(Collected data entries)
┌──

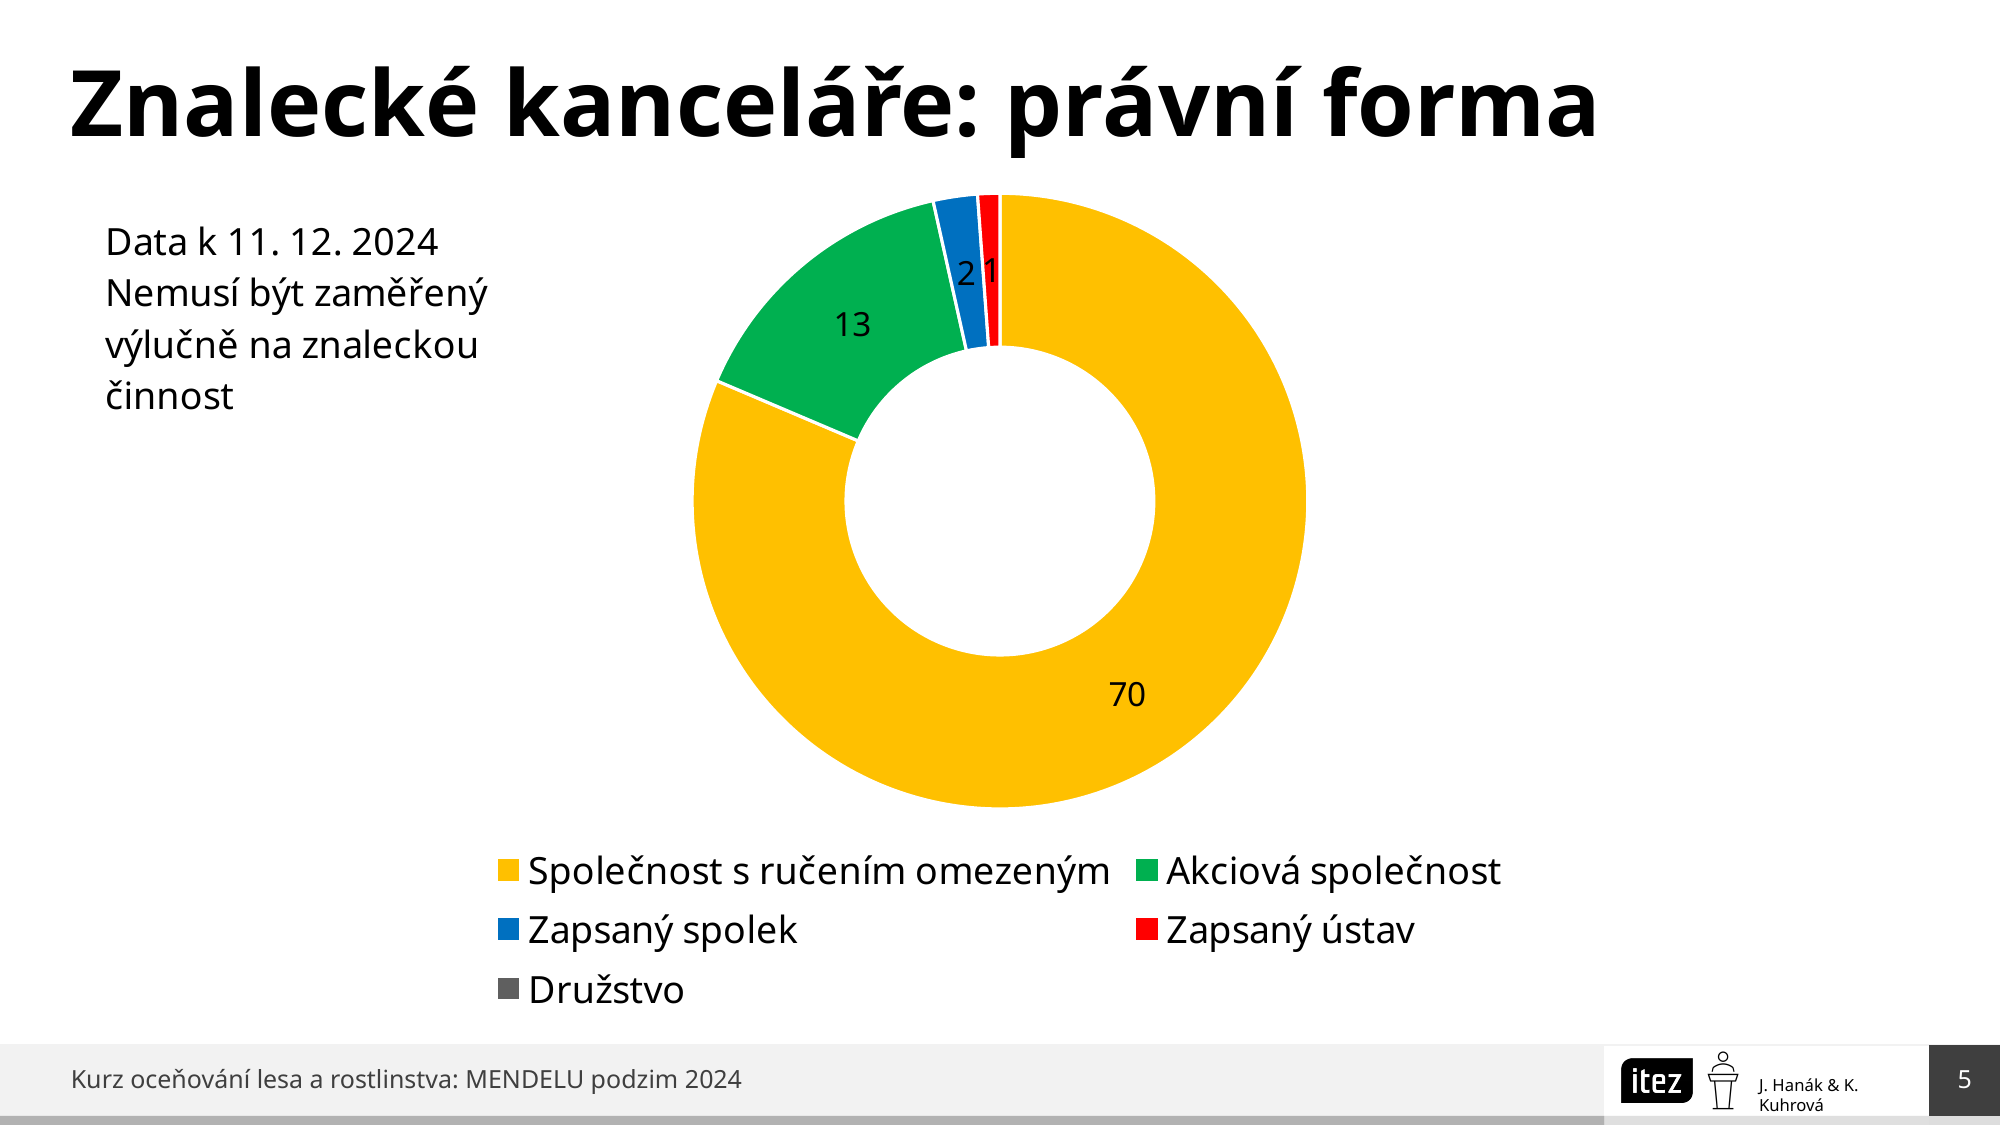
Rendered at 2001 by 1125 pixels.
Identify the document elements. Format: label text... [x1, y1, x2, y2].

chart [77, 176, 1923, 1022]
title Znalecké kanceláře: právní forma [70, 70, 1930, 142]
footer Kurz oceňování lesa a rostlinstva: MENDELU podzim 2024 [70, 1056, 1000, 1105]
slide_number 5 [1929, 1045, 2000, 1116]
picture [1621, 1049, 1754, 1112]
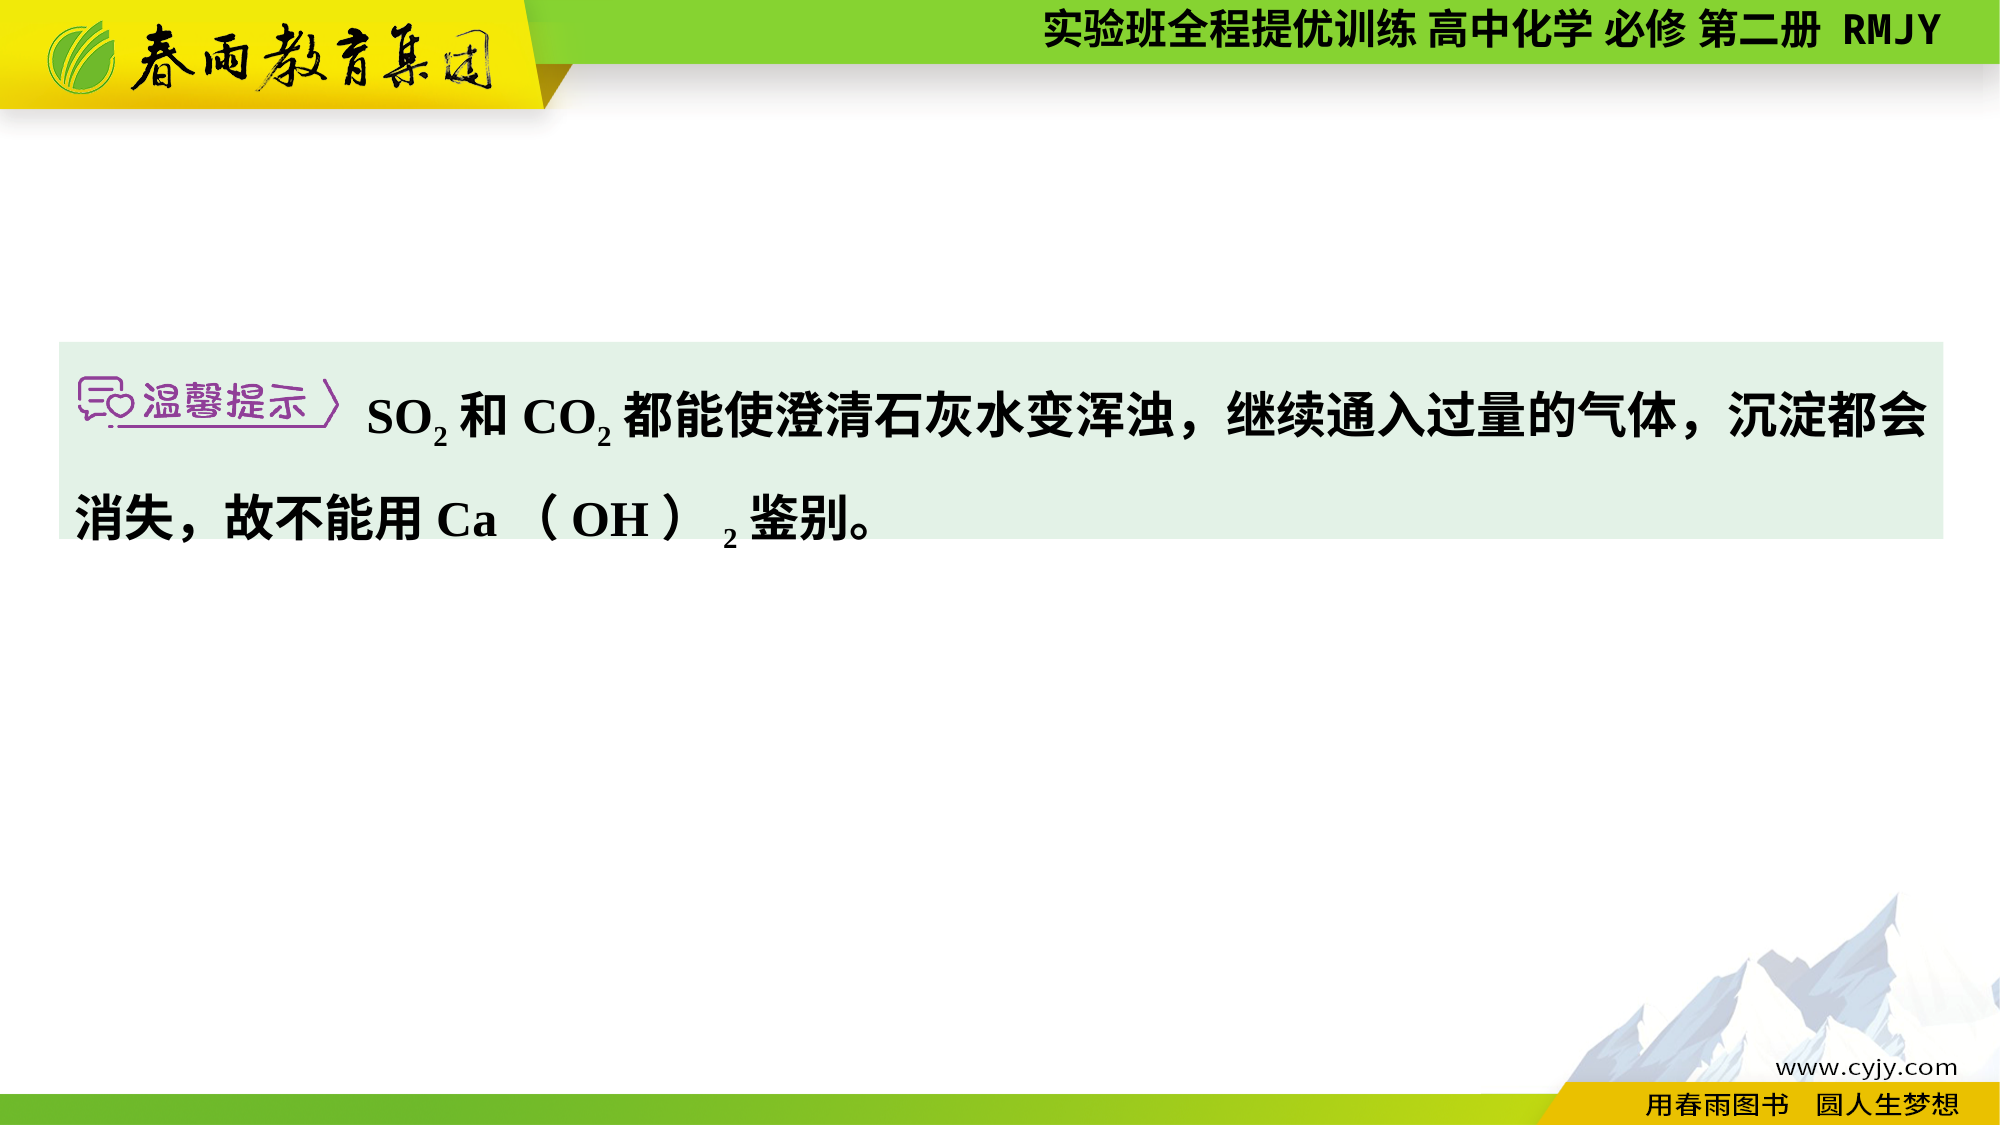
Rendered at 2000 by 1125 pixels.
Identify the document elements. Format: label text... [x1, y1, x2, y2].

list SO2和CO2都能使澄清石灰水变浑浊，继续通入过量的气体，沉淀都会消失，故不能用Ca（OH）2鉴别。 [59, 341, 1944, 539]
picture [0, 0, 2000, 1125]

└──

TASK TO CARRY OUT
Take every line from the data above that holds "Rendered" and copy it out.

ANSWER SECTION
Rendered at 2001 by 1125 pixels.
Rendered at 2000 by 1125 pixels.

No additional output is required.